◆ Consigne 1: Extrayez mot pour mot du texte source le passage qui commence aux mots « Au secours, je » et s'arrête après « Exemples en série... ».

◆ Texte source:

○ ○ ○ ○

Au secours, je suis cerné par les robots téléphoniques et ai l'impression d'être seul au monde
Mercredi 17 février
Après une succession de « mésaventures » avec des robots téléphoniques, ceux qui m’appellent ou ceux qui prétendent me répondre, ceux qui sont décrits comme devant me simplifier la vie, je finis par me demander si je ne suis pas seul au monde et si je n’ai pas pénétré insidieusement dans un monde virtuel d’où l’homme et la femme sont en train de disparaître. Exemples en série...
Il y a quelques jours, la voix métallique issue d’un serveur EDF m’explique, alors que je suis à des milliers de kilomètres de Paris, que je n’ai pas encore réglé ma facture d’électricité. Des choix multiples connus de tous (tapez un, tapez deux, puis tapez trois, etc.) me sont proposés mais aucun ne m’offre l’occasion d’expliquer tranquillement et en deux mots que je suis à l’étranger et que le chèque libérateur de ma dette a été posté deux semaines plus tôt. Le robot a zappé l’existence de l’être humain et je comprends rapidement qu’il n’existe aucun numéro pour recevoir mes trop humaines et banales explications.
Lorsque mon fils appelle l’ANPE, non pardon «Paul emploi », il se trouve lui aussi affronté à un QCM robotique auquel il manque toujours la bonne réponse et surtout une façon humaine de s’expliquer. Le plus étonnant : dans les agences de Monsieur Paul, à quelques mètres des employés un téléphone (gratuit, quelle aubaine) permet de jouer à ce même jeu déshumanisé sans que les multiples choix offerts ne prévoient une conversation brève avec un être humain, sympa ou pas. Jusqu’au jour où, pour le chômeur, s’annonce, toujours par une voix enregistrée, la perspective de perdre de maigres indemnités : il n’a qu’à savoir causer avec les robots !
Toujours à l’étranger, France Télécom (prononcez orange) m’informe que mon mobile va être mis en « restriction d’appel » avant d’autres sanctions plus lourdes parce que l’ordinateur qui me passe un coup de fil n’a pas encore enregistré mon chèque également parti depuis longtemps à l’intention d’une mystérieuse adresse à Limoges ou à Lille, je ne sais plus trop. Faute d’expliquer, je fais un autre numéro ou après une longue attente suivant une série de choix multiples multipliés à l’infini, une autre voix me guide pour un règlement par carte de crédit. Ce qui, au passage permettra à France Télécom d’encaisser et mon chèque et mon règlement informatique. Encore de l’étranger, avec un numéro spécial, il existe la même variante aussi passionnante que coûteuse lorsque l’on veut résoudre un problème de mot de passe d’Internet dont le serveur ne veut plus.

○ ○ ○ ○

◆ Données:
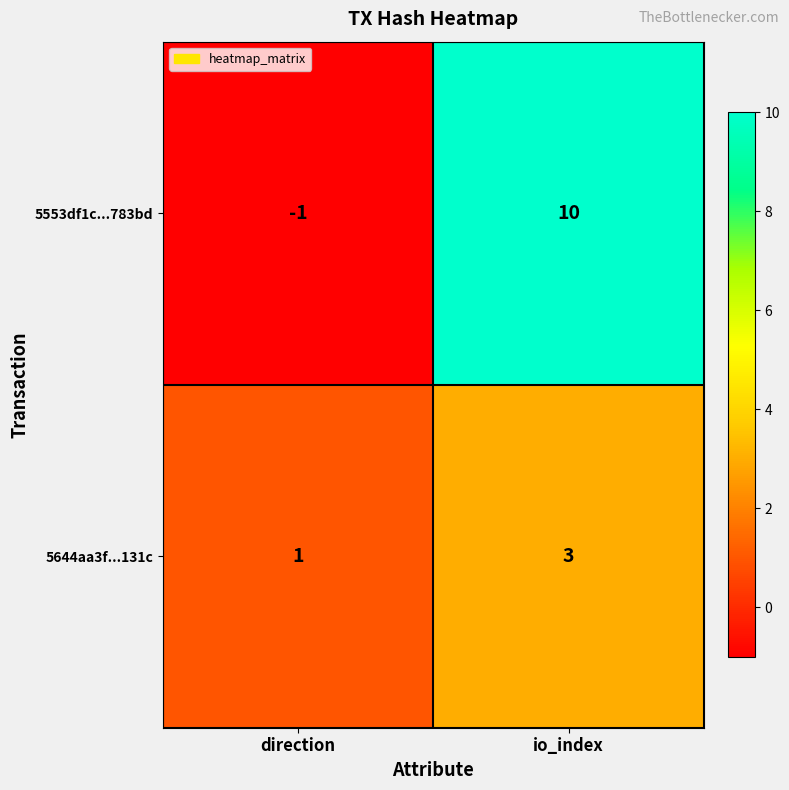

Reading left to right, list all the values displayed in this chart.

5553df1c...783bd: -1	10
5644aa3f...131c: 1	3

○ ○ ○ ○

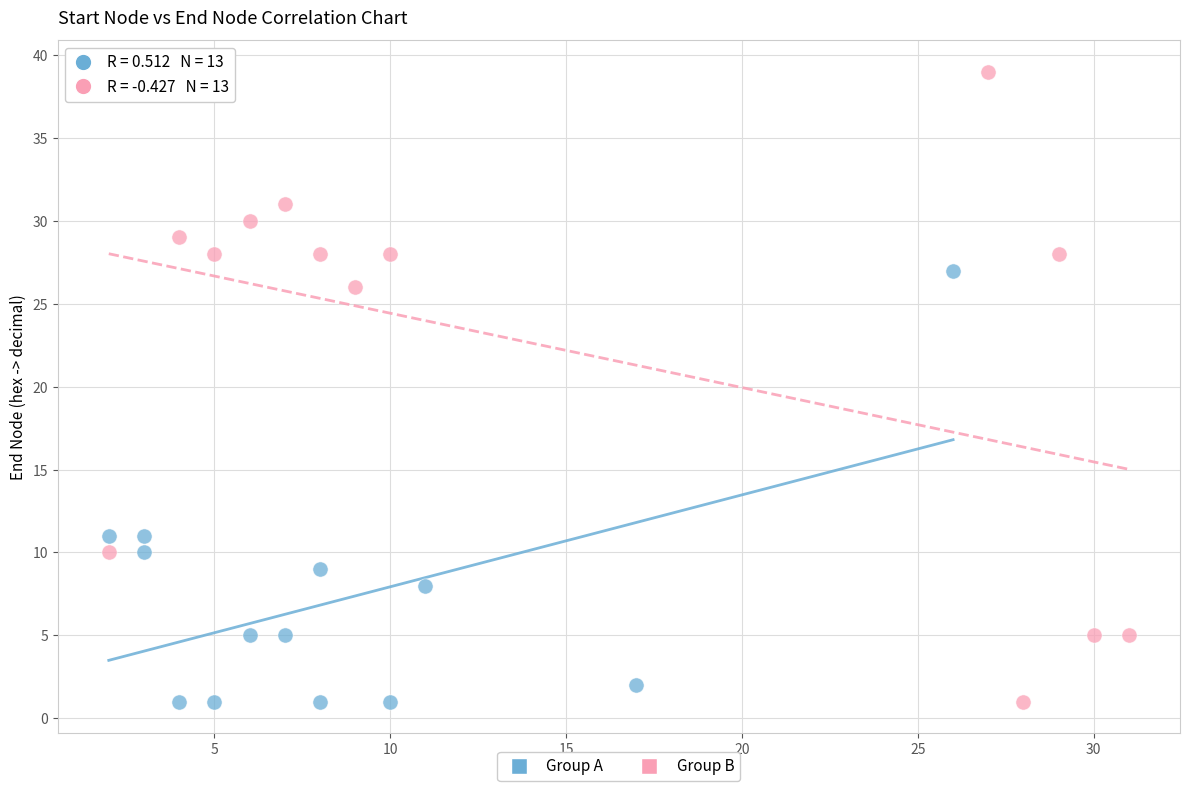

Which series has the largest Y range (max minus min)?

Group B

○ ○ ○ ○

◆ Consigne 2: Relevez, s'il vous plaît, chaque ligne des entrées ci-dessus contenant la chaîne « right ».

◆ Zone de réponse 1:
Au secours, je suis cerné par les robots téléphoniques et ai l'impression d'être seul au monde
Mercredi 17 février
Après une succession de « mésaventures » avec des robots téléphoniques, ceux qui m’appellent ou ceux qui prétendent me répondre, ceux qui sont décrits comme devant me simplifier la vie, je finis par me demander si je ne suis pas seul au monde et si je n’ai pas pénétré insidieusement dans un monde virtuel d’où l’homme et la femme sont en train de disparaître. Exemples en série...

◆ Zone de réponse 2:
Reading left to right, list all the values displayed in this chart.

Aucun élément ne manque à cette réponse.